Photograph of new publication sitting on the top of GWL shelves beside decorations in the suffragette colours, purple, green and white. The publication is quite a large hard back book in a soft pink colour.
‘Helen, Mum, and I’ Fiona Jack, 2017. (Photo: Laura Matheson)

Reading Helen’s own contribution to the GWL shelves, her passion for literature is inspiring. Born in 1877, her access to texts by diverse writers, across gender, race and class, was far more limited than today. Before her commitment to women’s rights, and later communism, enabled her to travel Europe and debate with the great politicians and theorists of her day, she had access to a world of history and lived experience through the books and papers she studied eagerly. As an intern at Glasgow Women’s Library today, I can’t help but think Helen would approve of our community of readers, borrowers and donators; all furthering her celebration of the power of the written word and the voice and platform it offers women.

4 replies on “A Literary Guide to Helen Crawfurd”

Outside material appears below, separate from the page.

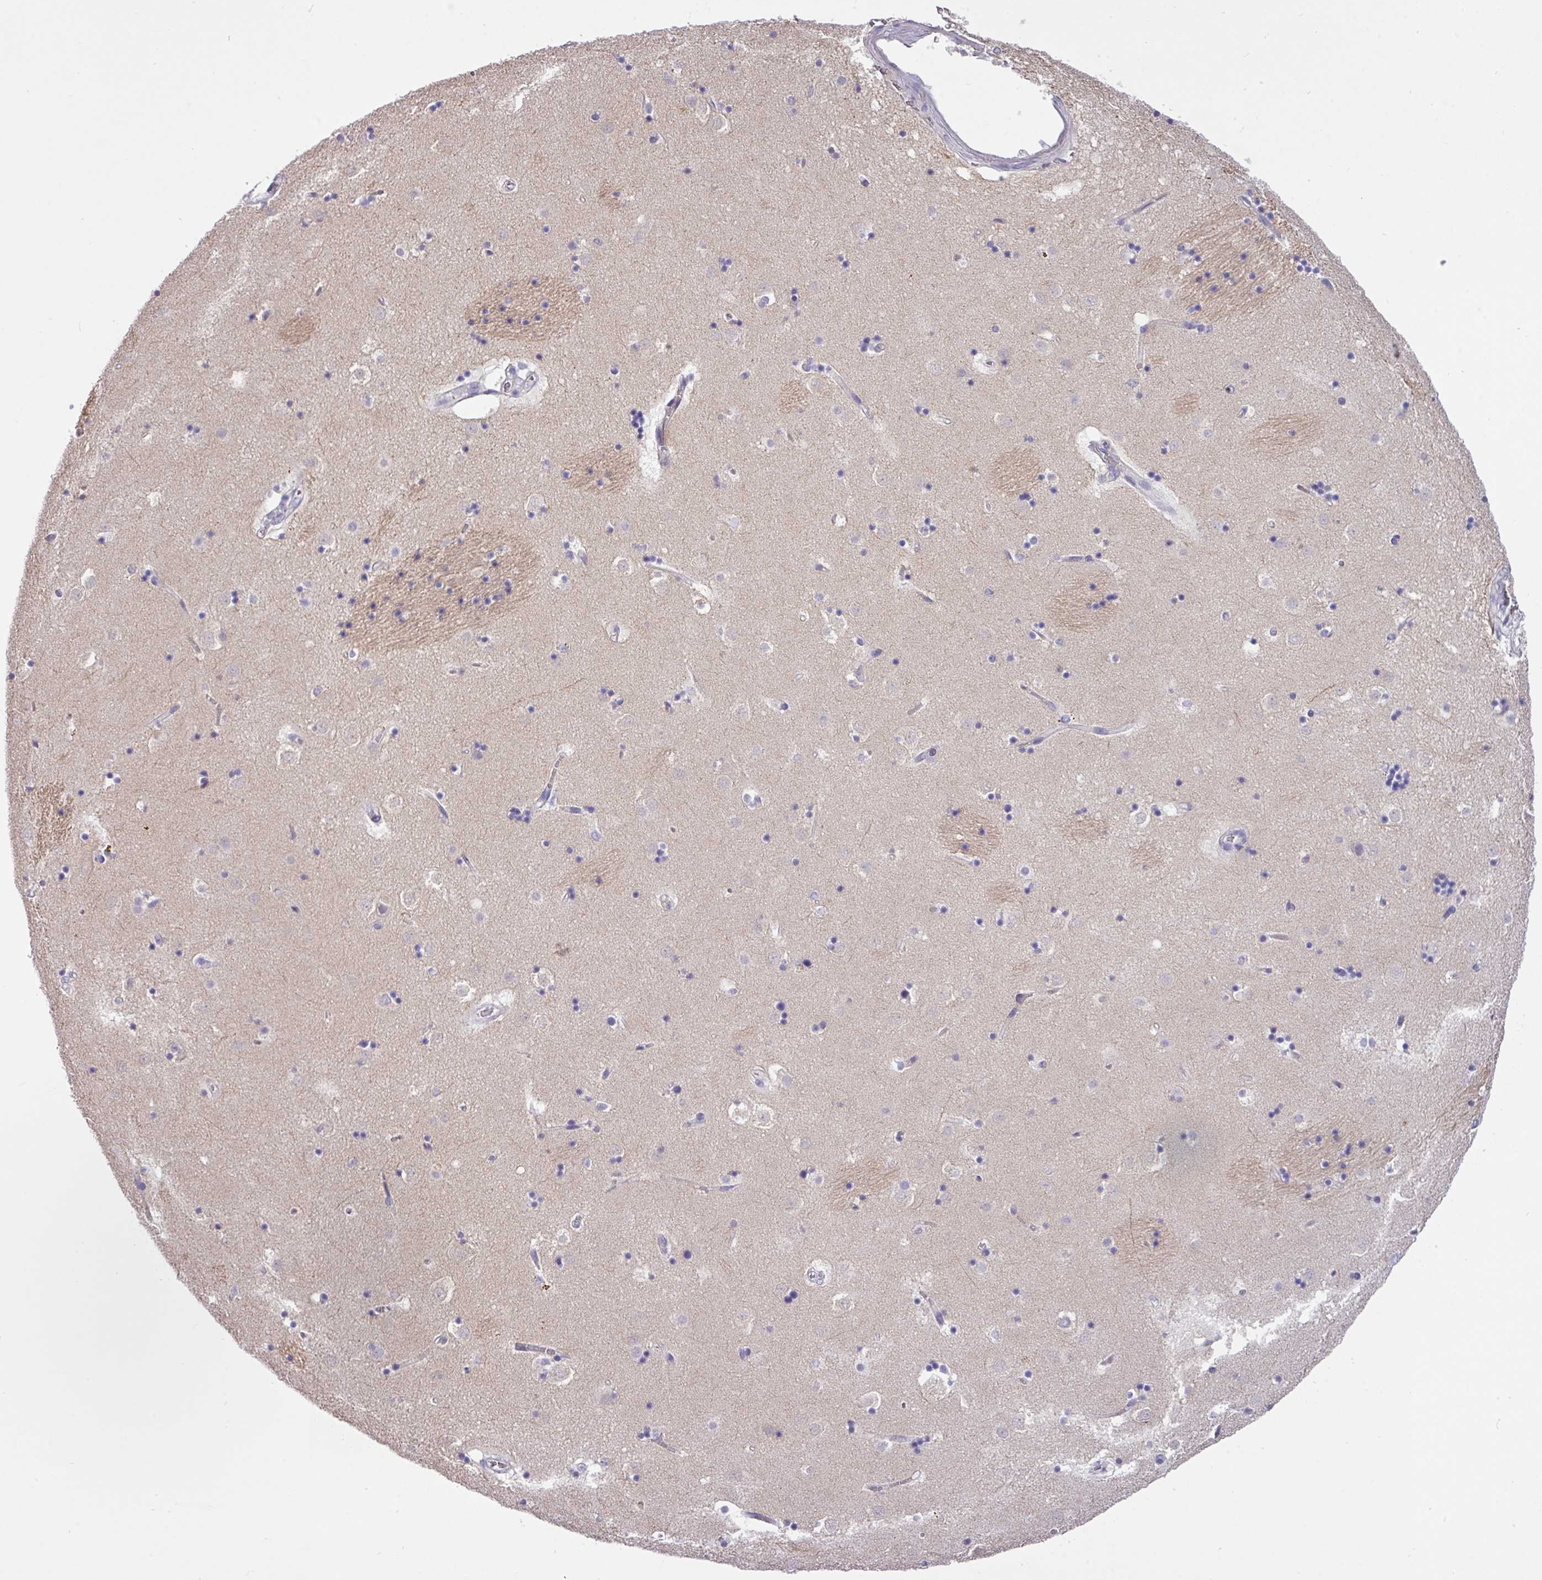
{"staining": {"intensity": "negative", "quantity": "none", "location": "none"}, "tissue": "caudate", "cell_type": "Glial cells", "image_type": "normal", "snomed": [{"axis": "morphology", "description": "Normal tissue, NOS"}, {"axis": "topography", "description": "Lateral ventricle wall"}], "caption": "Protein analysis of benign caudate displays no significant expression in glial cells.", "gene": "PAX8", "patient": {"sex": "male", "age": 58}}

The power of literature in shaping the thoughts, political viewpoint and subsequent actions of Helen Crawfurd is clearly delineated in this article. She was self taught and that is a concept which is no longer in fashion. Too bad.
“Never let school interfere with your education” Mark Twain

I have just discovered this remarkable woman, and am looking forward to finding out more by reading her words and the knowledgable essays etc to put them in context, from this great resource and others. I came across her when researching the genealogy and history of the family of her step daughter Anne Rankin Crawfurd’s husband, Andrew Laughland. The extended family among these Laughland step-relations included many capitalists and professionals among the men, and later some women studying medicine from the 1930s onwards. I wonder how they all variously handled these big issues and changes in society. Not as influentially as Helen Crawfurd, and not leaving a similar legacy, but I hope to learn and extrapolate from her words.